Recently the SPF Mandatory Requirement to use the HMG IS 1&2 Technical Risk Assessment methodology was withdrawn and has resulted in organisations being afforded the luxury of identifying and using a more appropriate and manageable risk assessment applicable to their business.

It was well known that the HMG IS 1&2 methodology was somewhat cumbersome resulting in Risk Management Document Set (RMADS) being over 200 pages long.  The HMG IS 1 & 2 risk assessment generally produced very technical and jargon filled results which were not very presentable or understandable to stakeholders.

Amongst the plethora of risk assessment methods is the Attack Tree concept which was first developed by Bruce Schneier.  This method seeks to highlight any attack by focusing specifically on the root of any attack and what the potential conditions the attacker requires to meet to commission the attack.  It is widely used throughout the United States and is a recognised risk assessment method used in defence and aerospace industries for the analysis of threats against computer systems and tamper resistant electronics systems.

Although it is possible to compile/generate an Attack Tree from scratch using some form of document to capture the tree accompanied by a spread sheet to formulate any calculation.  The benefits of Attack Trees can only be truly realised through the use of bespoke software which enables the risk assessor to input a number of variables and/or countermeasures.

The Attack Tree method allows the risk assessor to compile various reports and presenting them to stakeholders in a more manageable and/or graphical format.  The manipulation of the results/data enables stakeholders and risk assessors to test the potential effectiveness of any proposed countermeasure prior to outlaying any funds or resources in order to defeat or deter any potential attack.

One of the drawbacks to using bespoke software is that the user needs to receive a degree of training to ensure that they have the ability to fully utilise the software.  As with all software and training requirements there is an associated cost which has to be considered by the organisation.  There is also the danger that the organisation becomes reliant upon a limited number of personnel being trained/familiar in the use of the software resulting in the possibility of a select few individuals within the organisation being able to produce Attack Trees.

A major benefit to using the Attack Tree methodology is that the same risk assessment results can be presented numerous ways to different stakeholders easily highlighting any potential risk to the organisation.  This can be either from a perspective of financial loss, likelihood of attack or cost to the attacker etc.

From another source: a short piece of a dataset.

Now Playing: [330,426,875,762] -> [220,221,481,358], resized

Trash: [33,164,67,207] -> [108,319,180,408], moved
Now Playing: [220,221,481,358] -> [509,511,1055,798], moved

It is the opinion of the author that although the Attack Tree methodology has a great deal to offer and has the potential to be more useful to organisations; however the cost of the software and time taken for individuals to be trained and become familiar with the methodology should be considered before organisations jump into the unknown.

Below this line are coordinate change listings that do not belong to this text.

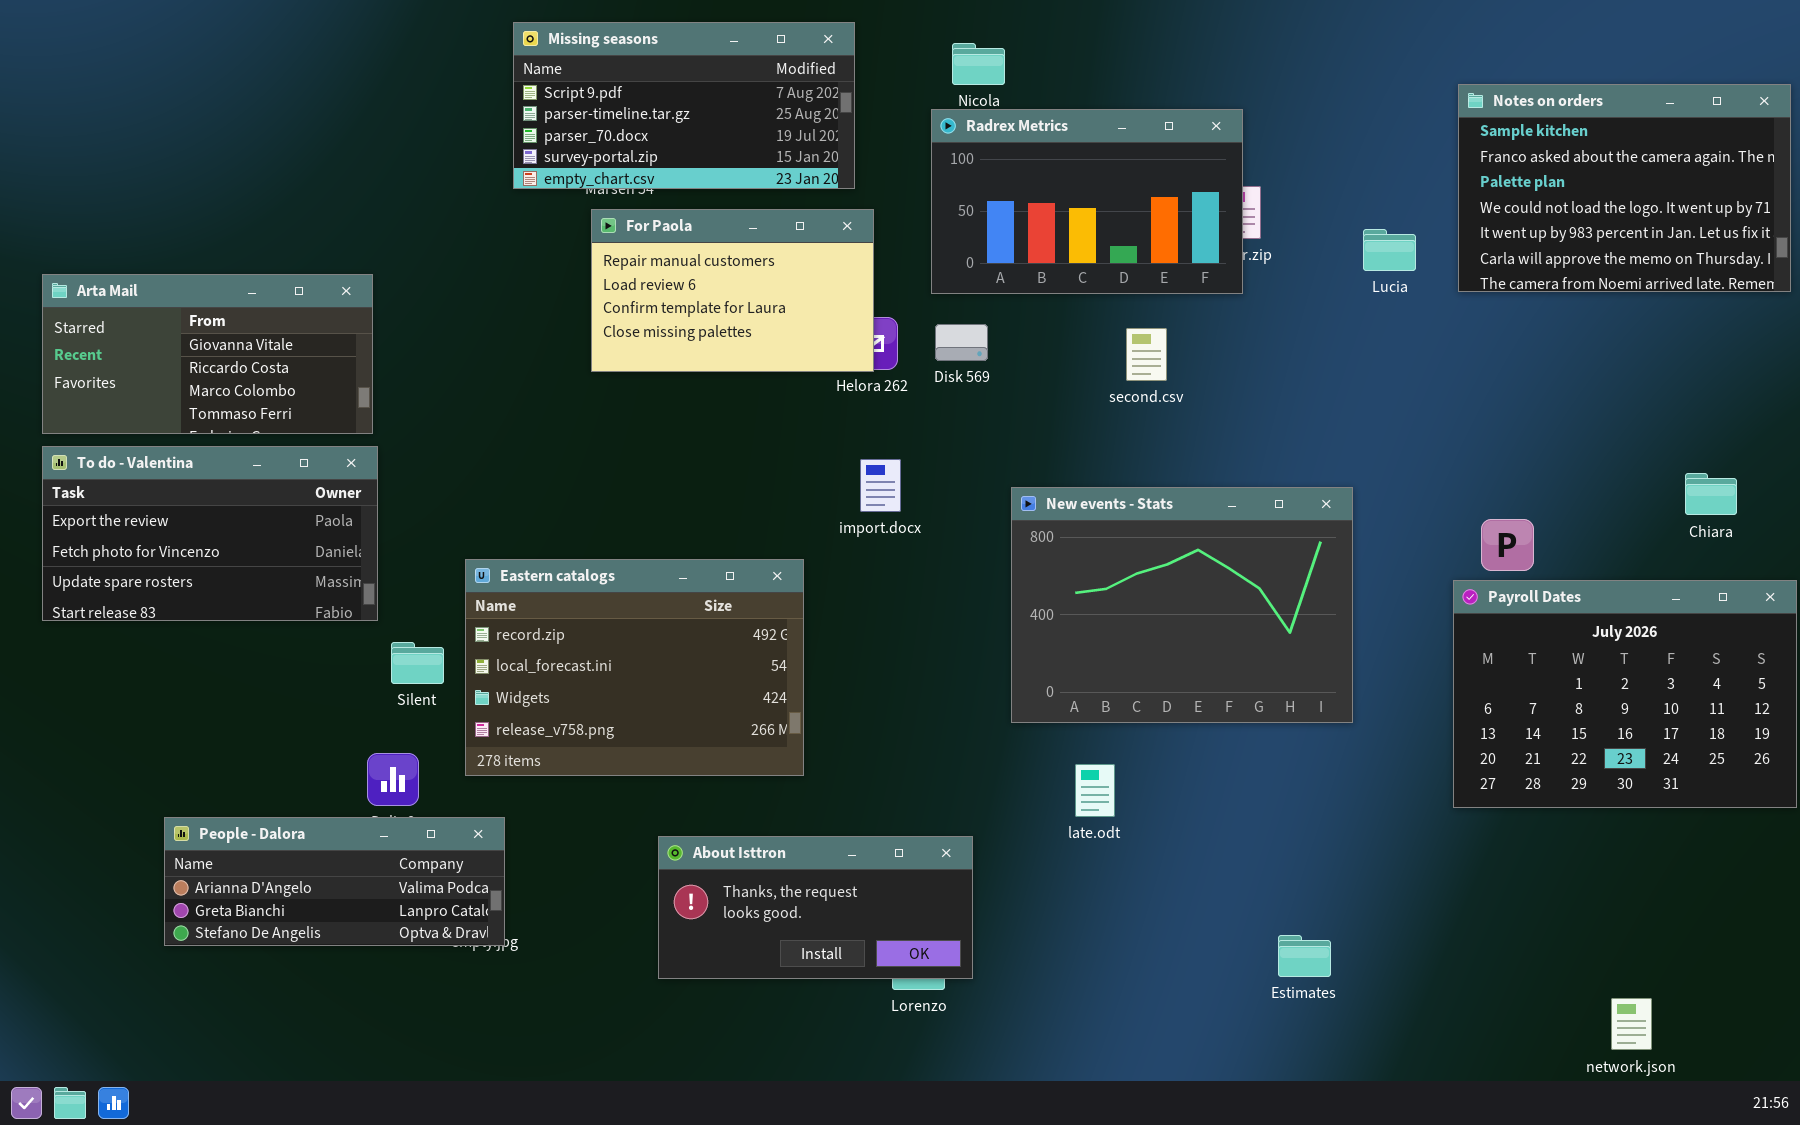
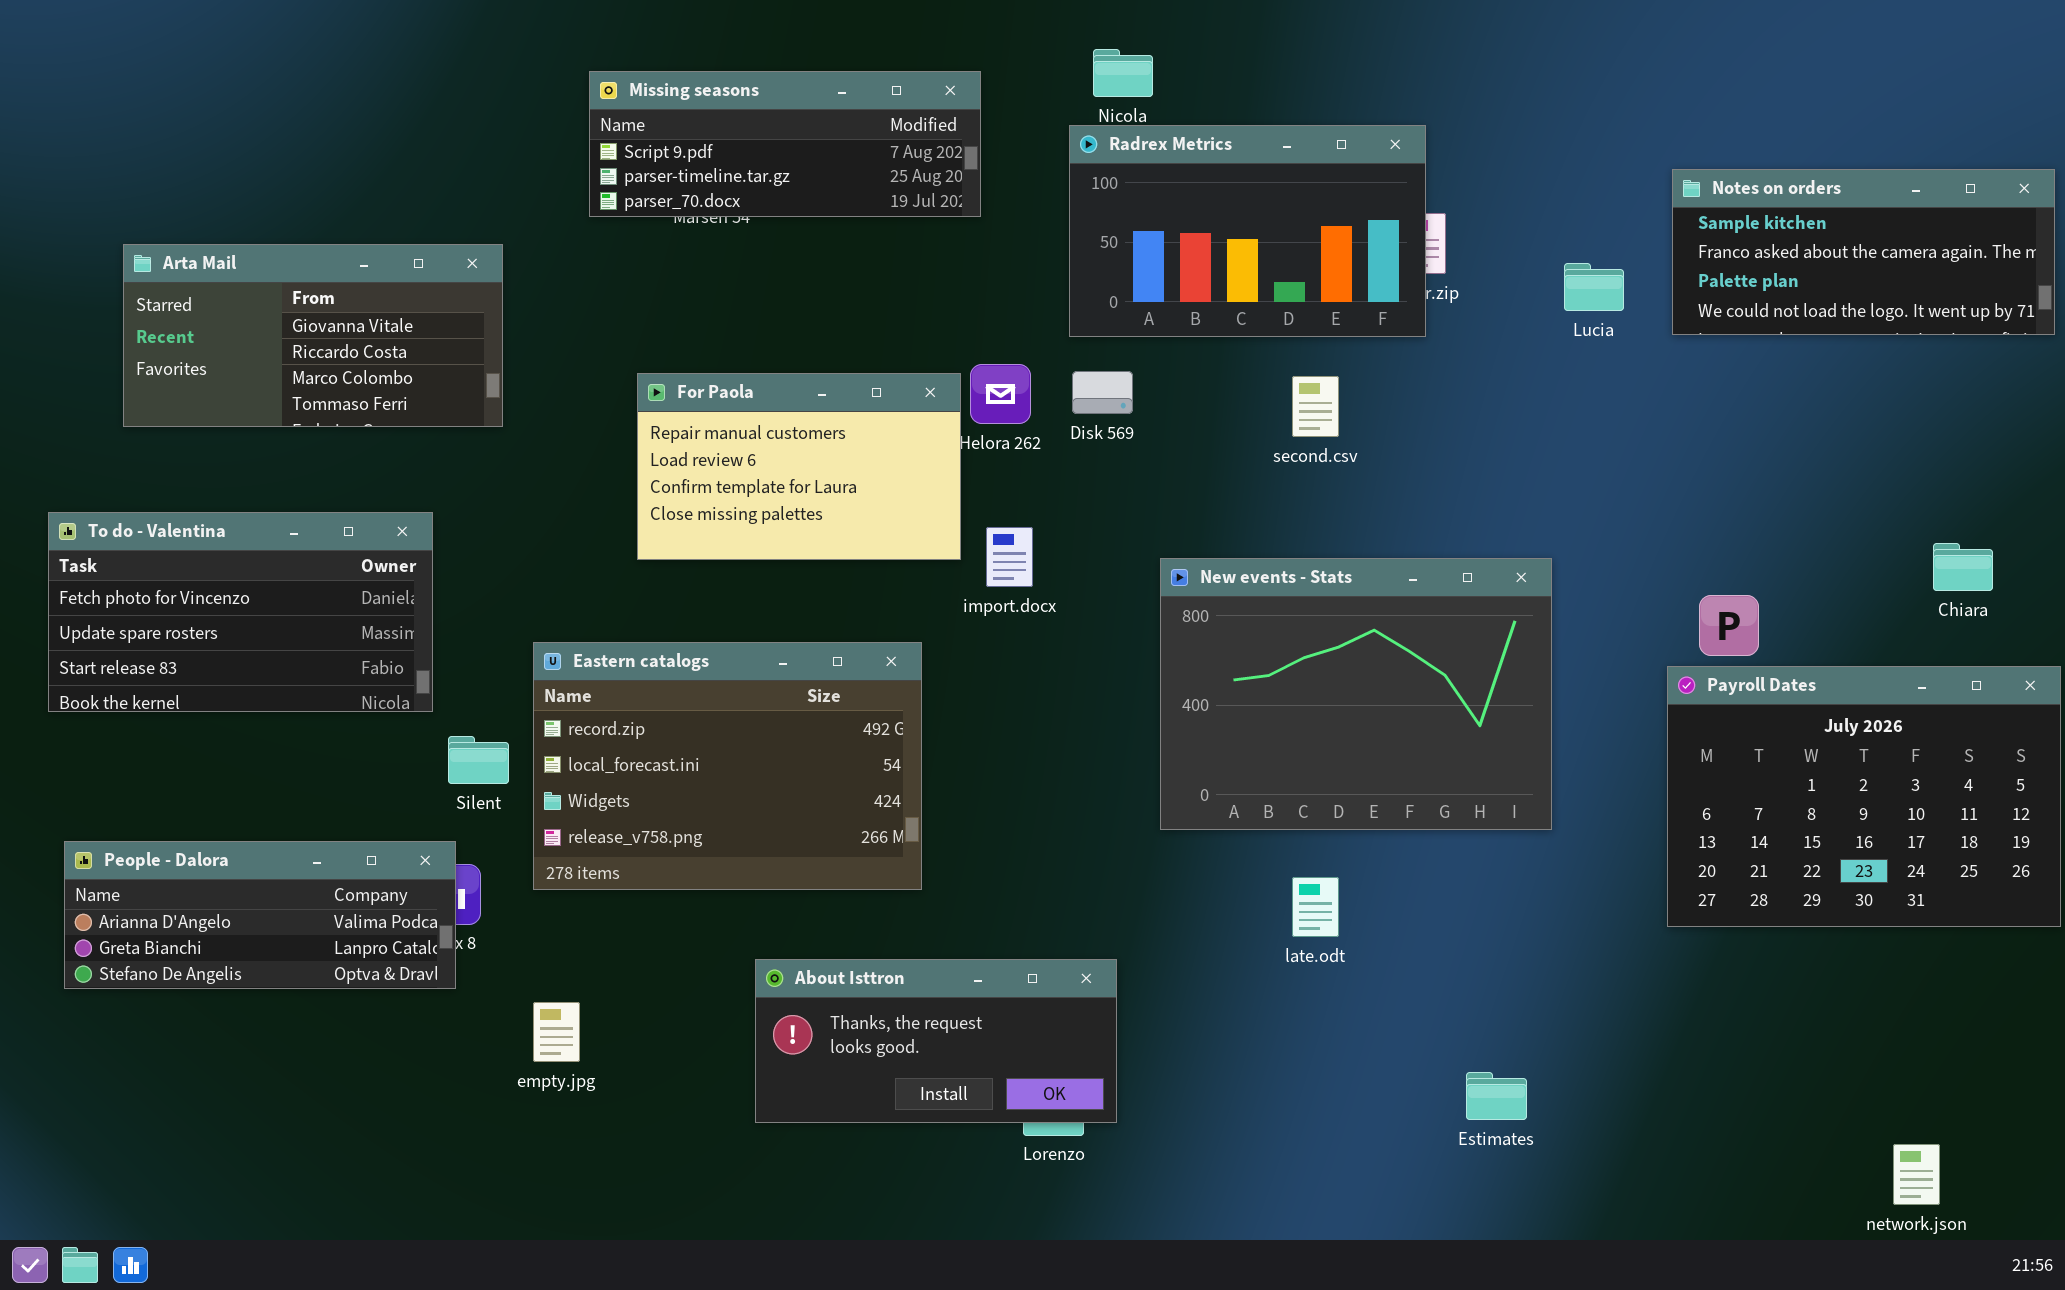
Missing seasons: [513,22,855,189] -> [589,71,981,217], resized
Notes on orders: [1458,84,1791,292] -> [1672,169,2055,335], resized
For Paola: [591,209,874,372] -> [637,373,961,560], moved
Arta Mail: [42,274,373,434] -> [123,244,503,427], moved
To do - Valentina: [42,446,378,621] -> [48,512,433,712], scrolled down 1 row
late.odt: [1075,764,1115,817] -> [1292,877,1339,937], moved
People - Dalora: [164,817,505,946] -> [64,841,456,989], moved
network.json: [1611,998,1652,1050] -> [1893,1144,1940,1205], moved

At present there are numerous organisations who are continuing to use the HMG IS 1& 2 methodology to carryout risk assessments.  As there is no longer a mandated methodology to be followed it is of the opinion of the author that organisations should consider seeking a more manageable, repeatable, understandable and business orientated methodology.

Currently there is no approved or recommended risk assessment methodology being highlighted by  CESG – National Technical Authority for Information Assurance, which is the technical arm of GCHQ; although there is still the potential for CESG to recommend a specific methodology potentially resulting in organisations having to realign themselves to this approved method after investing heavily in Attack Trees.  Obviously there is the possibility that the Attack Tree methodology is adopted by CESG and being recognised as the standard for which all HMG systems are to be risk assessed against.  At present no decision has been made by CESG on any methodology and there are no timescales for any decision to be made.